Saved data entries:

/---

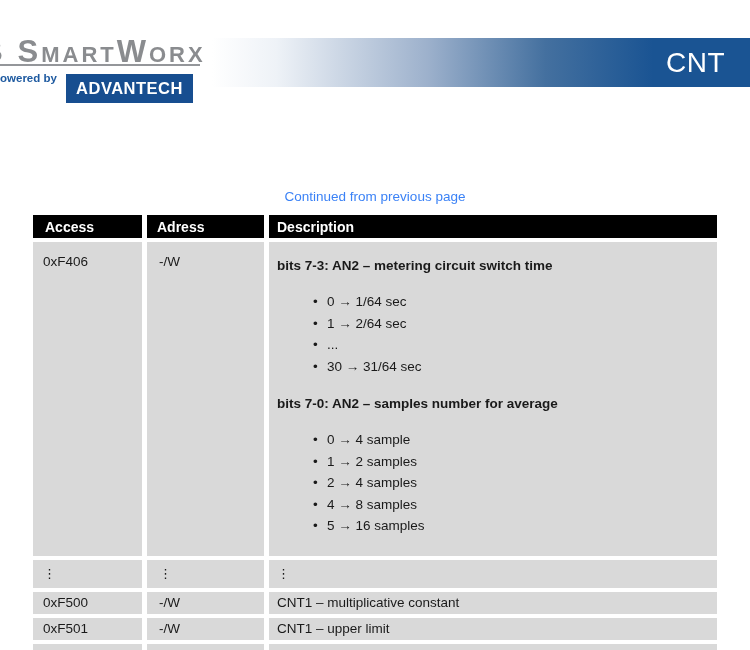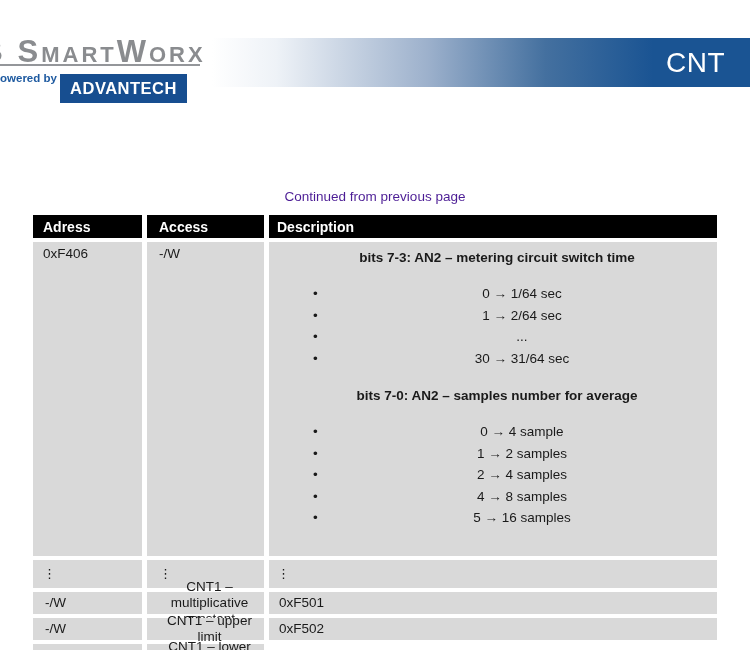"ADVANTECH" .advantech-box { left: 60px -> 66px }
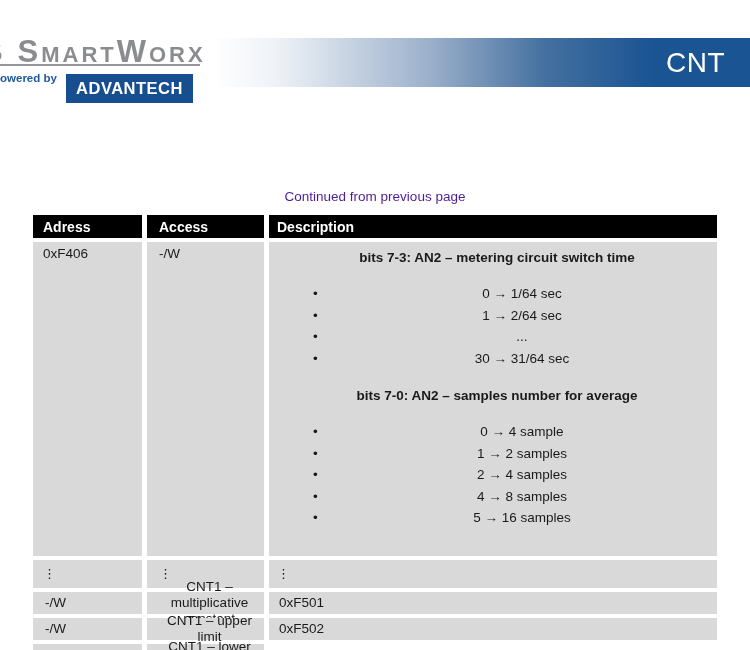"Continued from previous page" .continued-note { color: #4c1d95 -> #3b82f6 }
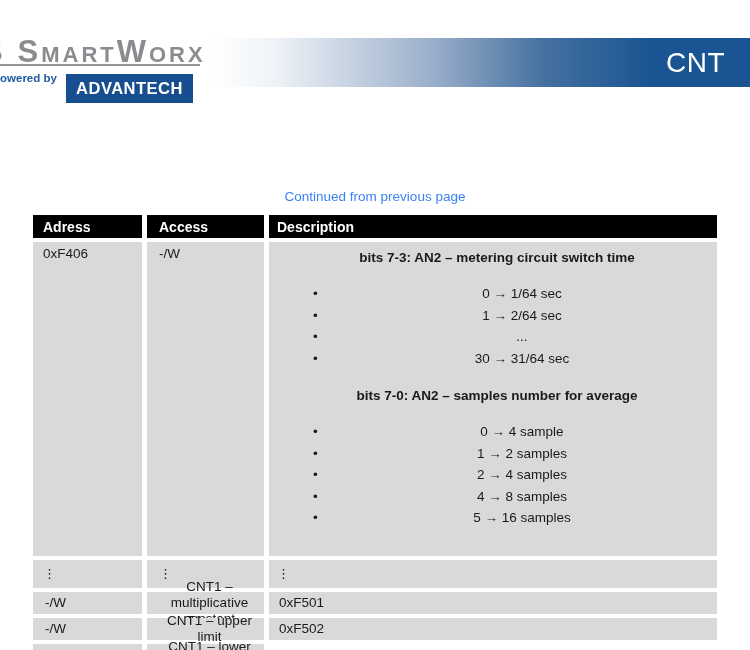"Adress" div.cell { order: before "Access" -> after "Access" }
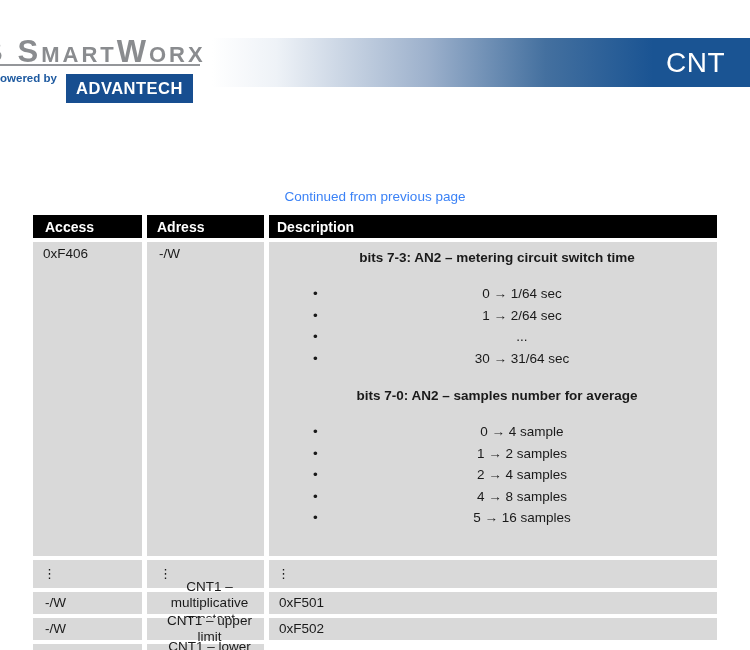"Description" .c3 { text-align: center -> none }
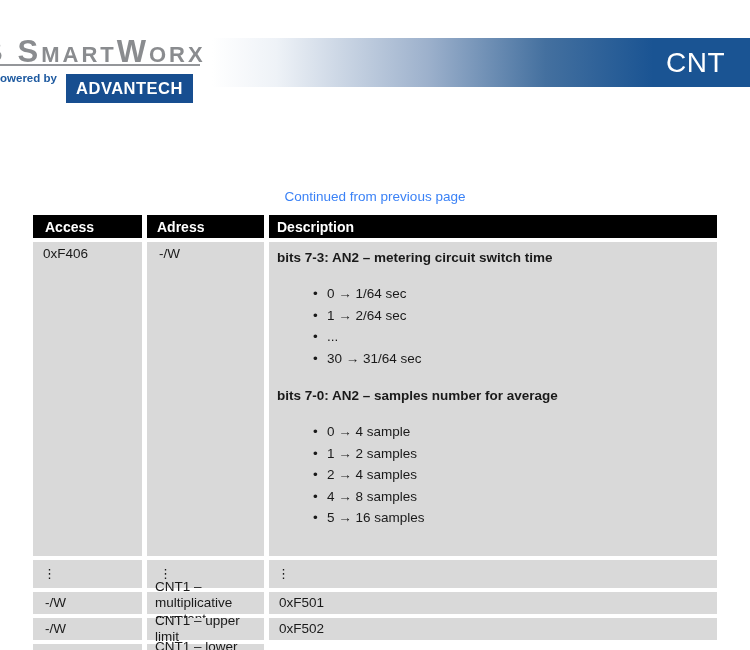"0xF406" .row-big { padding-top: 4px -> 12px }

\---

• _PROBLEM STATEMENT_
Reproduce the data in full. Do not carry over any picture.

• _WRITTEN ANSWER_
"ADVANTECH" .advantech-box { left: 60px -> 66px }
"Continued from previous page" .continued-note { color: #4c1d95 -> #3b82f6 }
"Adress" div.cell { order: before "Access" -> after "Access" }
"Description" .c3 { text-align: center -> none }
"0xF406" .row-big { padding-top: 4px -> 12px }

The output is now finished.